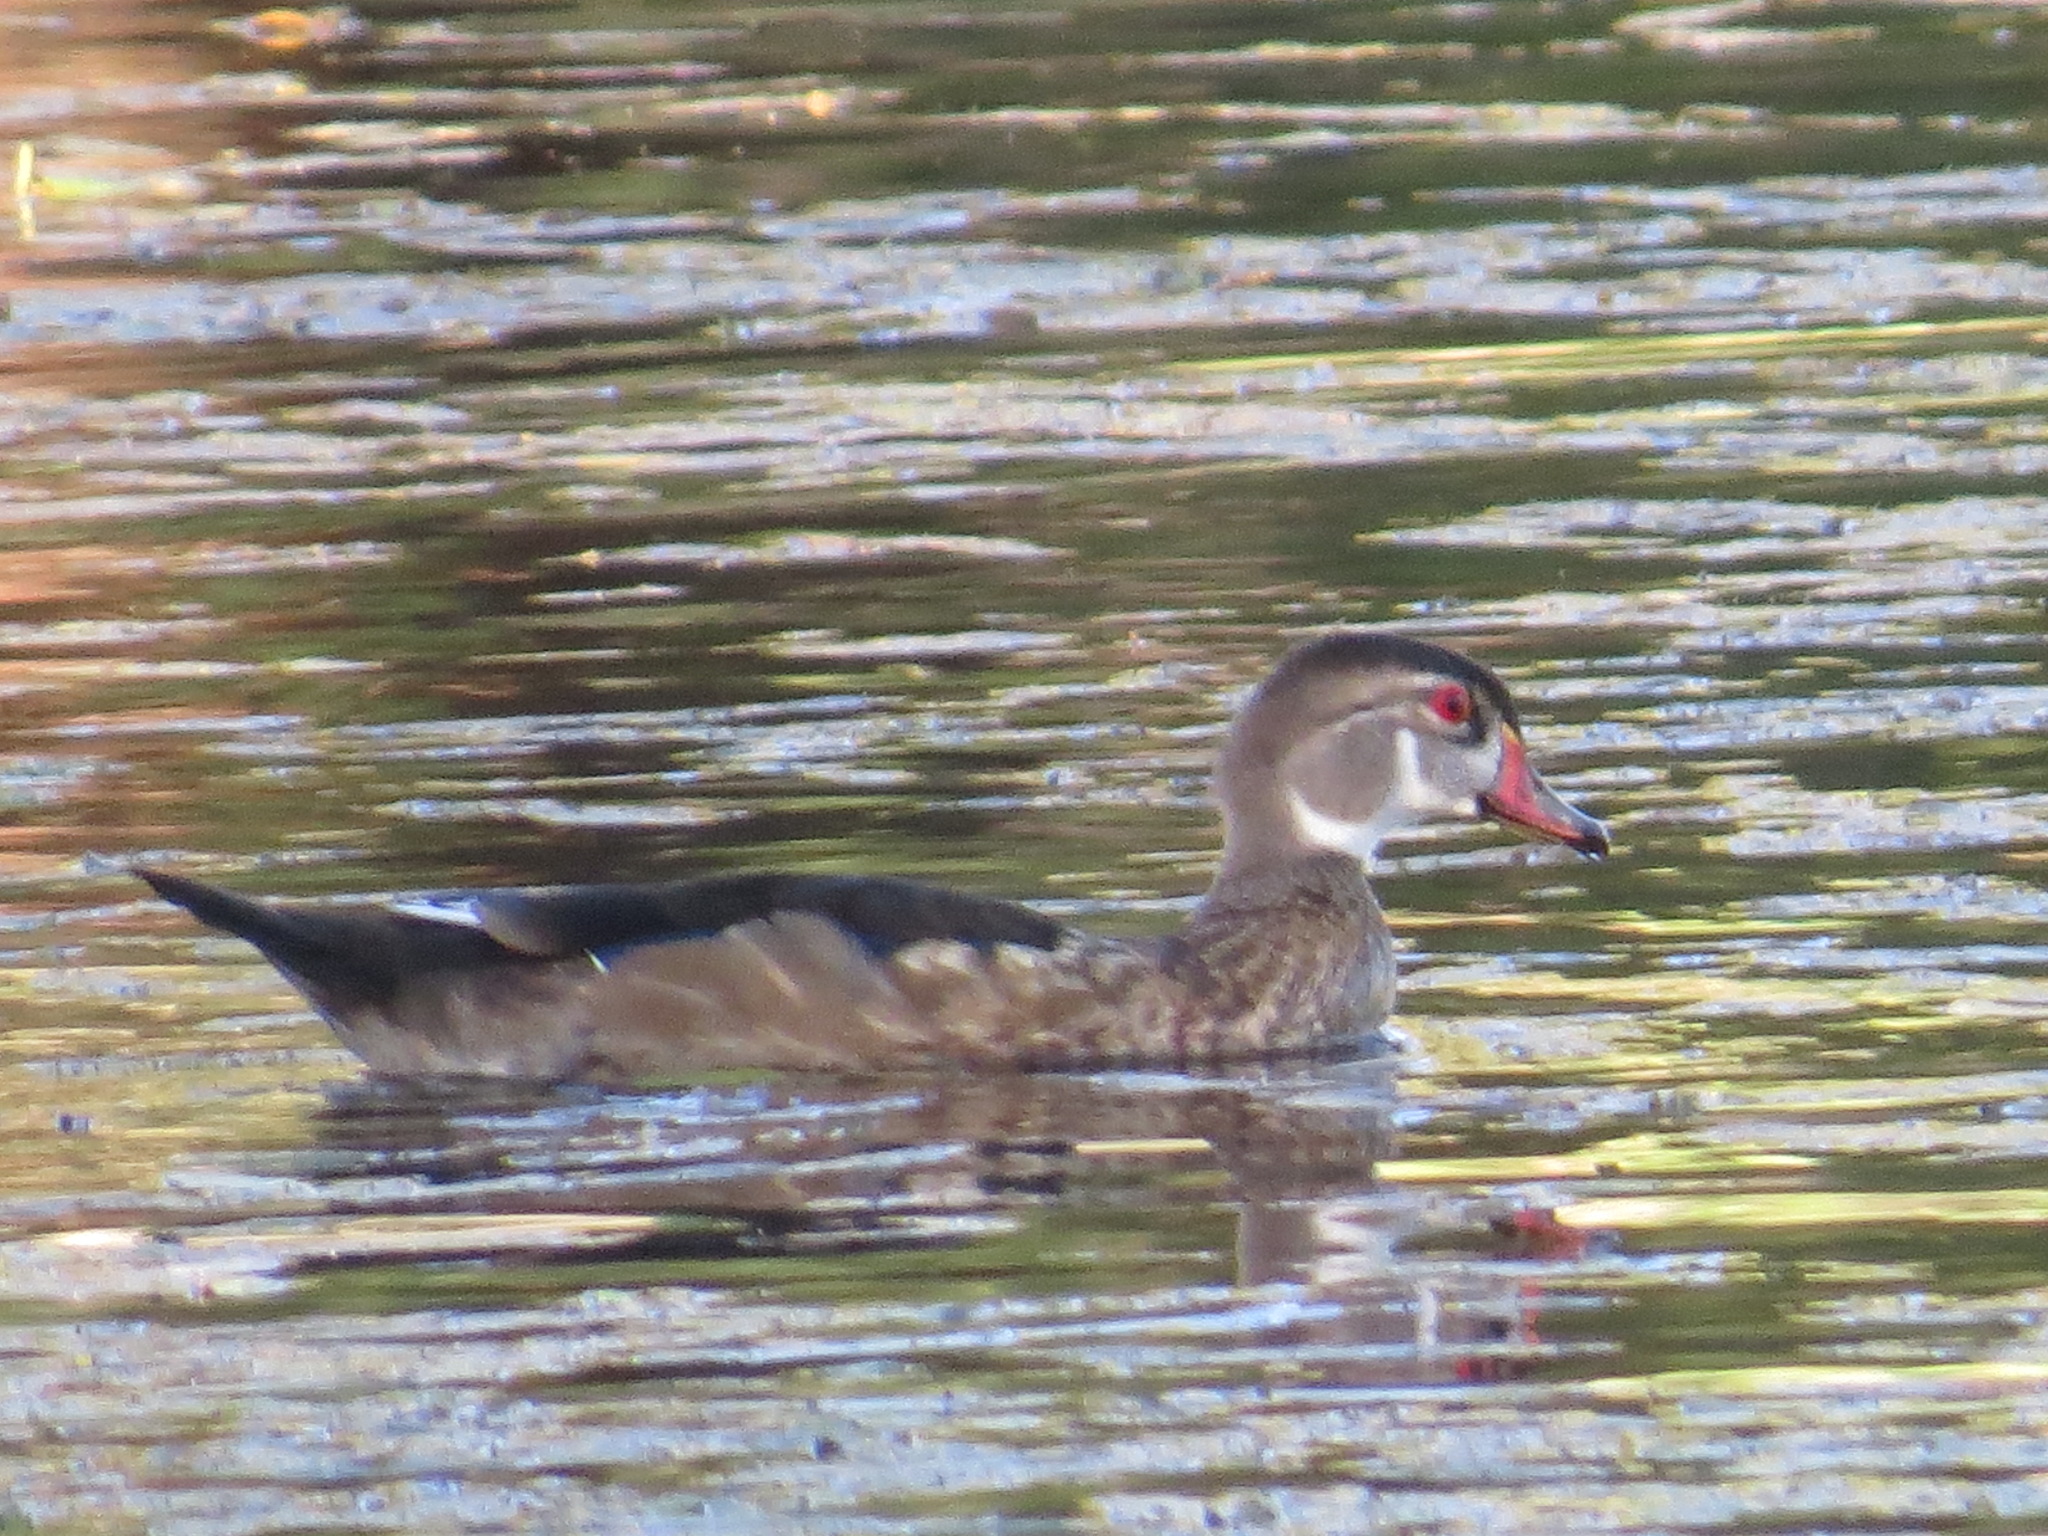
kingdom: Animalia
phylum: Chordata
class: Aves
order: Anseriformes
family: Anatidae
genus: Aix
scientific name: Aix sponsa
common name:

--- --- ---

* Exercise brief *
Write out every line of text from the items above word for word, leaving out the pictures.

* Worked answer *
kingdom: Animalia
phylum: Chordata
class: Aves
order: Anseriformes
family: Anatidae
genus: Aix
scientific name: Aix sponsa
common name:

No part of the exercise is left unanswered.